National Law University Odisha was ranked 7th in 2024 by India Today. It ranked 9th in India in the National Institutional Ranking Framework (NIRF) law ranking in 2024.

==Student life ==
===Social Media Committee===
The Social Media Committee looks over and manages all the official social media handles of the university.
NLUO has its official pages on many popular social media sites such as Instagram, Facebook etc.
NLUO also has its official YouTube channel with thousands of subscribers.

=== Fests, Cultural & Other Activities ===
NLUO conducts many activities, such as festivals.
Like many other colleges and universities every year NLUO also conducts its own flagship cultural fest named as KAIRAAN.

===International Maritime Arbitration Moot===

Since 2014, NLUO has been conducting the NLUO International Maritime Arbitration Moot Court Competition (IMAM), a flagship event of The Moot Society (TMS) of NLUO. It is India's first International Maritime Law Moot with a special focus on International Commercial Arbitration.

The 5th edition of IMAM was organised by The Moot Court Society [TMS] in association with Eastern Book Company/ SCC Online Web Edition in March–April 2018. 24 teams from across the took part in this competition.

Dr. Ram Manohar Lohiya National Law University, Lucknow won the 10th National Law University Odisha Bose & Mitra & Co. International Maritime Arbitration Moot 2023 and ILS Law College Pune bagging the citations for the Runner’s up, Best Written Submissions and Best Oralist (Nachiket Kulkarni).

===Mooting achievements===
NLUO has been ranked 10 in the Mooting Premier League 7th edition which is decided on the basis of cumulative points earned in multiple moot court competitions.
NLUO has recorded stellar performance in the Philip C. Jessup International Law Moot Court Competition, which is the oldest and the largest moot court competition in the world. For two consecutive years, 2016 and 2017, and also in 2019; NLUO has qualified for the international rounds of the moot court competition. While in 2016 it finished in the top 16, in 2017 NLUO was the semi-finalist in the world rounds and the winner of the National rounds.
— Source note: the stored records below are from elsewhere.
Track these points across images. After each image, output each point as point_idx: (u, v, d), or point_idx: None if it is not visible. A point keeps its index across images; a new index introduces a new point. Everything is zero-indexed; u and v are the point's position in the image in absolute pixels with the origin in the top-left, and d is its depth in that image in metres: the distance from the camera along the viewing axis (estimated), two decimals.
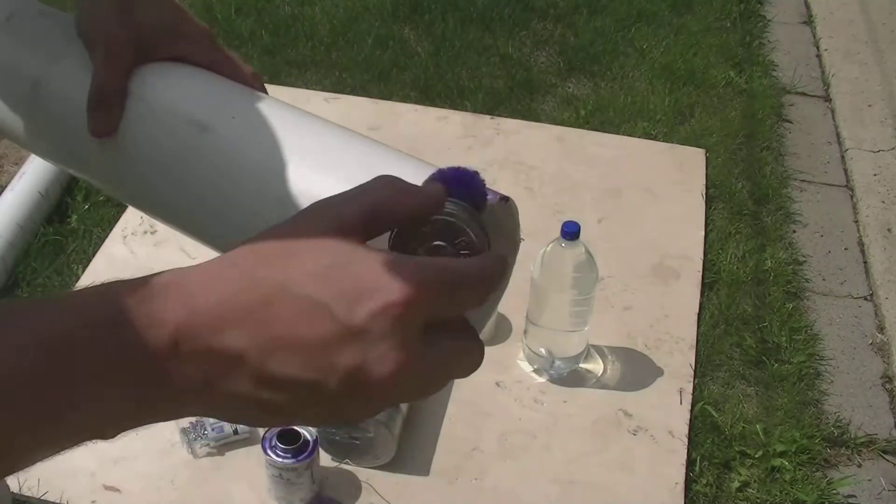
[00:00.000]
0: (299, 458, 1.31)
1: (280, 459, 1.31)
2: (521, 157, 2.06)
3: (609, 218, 1.92)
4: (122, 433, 0.38)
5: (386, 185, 0.42)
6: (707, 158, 2.11)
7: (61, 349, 0.35)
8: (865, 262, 1.96)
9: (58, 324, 0.36)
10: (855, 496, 1.55)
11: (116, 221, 1.90)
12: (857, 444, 1.61)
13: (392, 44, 2.46)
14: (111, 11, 0.57)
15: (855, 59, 2.53)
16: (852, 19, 2.68)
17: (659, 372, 1.63)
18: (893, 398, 1.71)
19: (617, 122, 2.22)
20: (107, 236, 1.86)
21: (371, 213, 0.40)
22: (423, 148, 1.96)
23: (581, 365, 1.61)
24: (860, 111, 2.34)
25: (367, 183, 0.42)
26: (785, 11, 2.74)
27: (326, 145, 0.52)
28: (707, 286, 1.83)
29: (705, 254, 1.88)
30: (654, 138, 2.18)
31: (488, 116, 2.20)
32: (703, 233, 1.91)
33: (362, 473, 1.44)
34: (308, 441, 1.32)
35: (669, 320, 1.72)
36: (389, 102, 2.23)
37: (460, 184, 0.44)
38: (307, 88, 2.29)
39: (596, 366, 1.62)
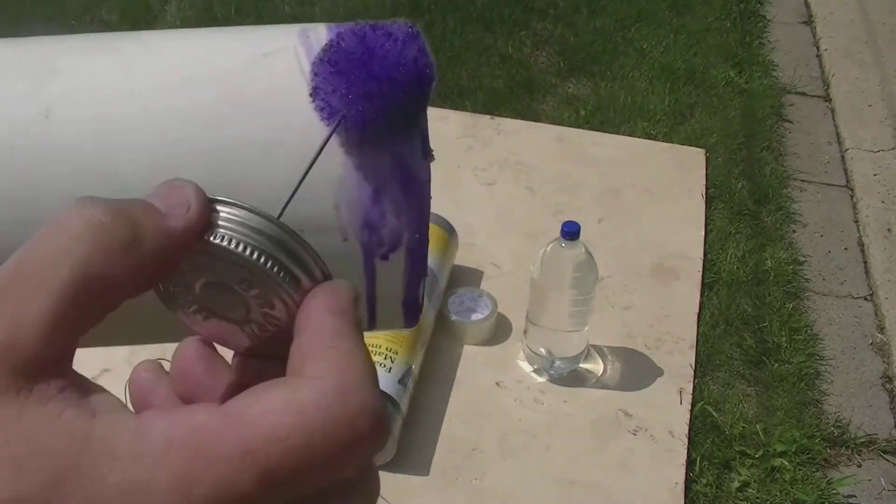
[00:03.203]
0: None
1: None
2: (521, 157, 2.06)
3: (609, 218, 1.92)
4: None
5: (91, 240, 0.24)
6: (707, 158, 2.11)
7: None
8: (865, 262, 1.96)
9: None
10: (855, 496, 1.55)
11: None
12: (857, 444, 1.61)
13: None
14: None
15: (855, 59, 2.52)
16: (852, 19, 2.68)
17: (659, 372, 1.63)
18: (893, 398, 1.71)
19: (617, 122, 2.22)
20: None
21: (65, 316, 0.23)
22: None
23: (581, 365, 1.61)
24: (860, 111, 2.34)
25: (43, 234, 0.24)
26: (785, 11, 2.74)
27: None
28: (707, 286, 1.83)
29: (705, 254, 1.88)
30: (654, 138, 2.17)
31: (488, 116, 2.20)
32: (703, 233, 1.91)
33: None
34: None
35: (669, 320, 1.72)
36: None
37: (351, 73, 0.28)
38: None
39: (596, 366, 1.62)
In 2019 it finished as runners-up in the Indian national rounds and was among the top 32 teams globally. It was also given various other awards.

NLUO also was declared the quarter-finalist of Willem C. Vis International Commercial Arbitration Moot, Vienna, 2021. The university was also given memorial awards.

The university has also performed well in the Price Media Law Moot Court Competition hosted by the University of Oxford. NLUO was the Runner-Up of South Asia Rounds and an Octo-Finalist in the International Rounds of the Competition in 2018 and 2019.

NLUO in 2017 was the winner of the 34th BCI Moot Court Competition among its other achievements. It also received the honorable mention for Runner Up in the category of Best Newcomer Team in the 18th International Maritime Law Arbitration Moot (2017) hosted by Murdoch University, Australia. In 2019, NLUO won the 11th Edition of the Prestigious NUJS Herbert Smith Freehills (HSF) National Moot Court competition.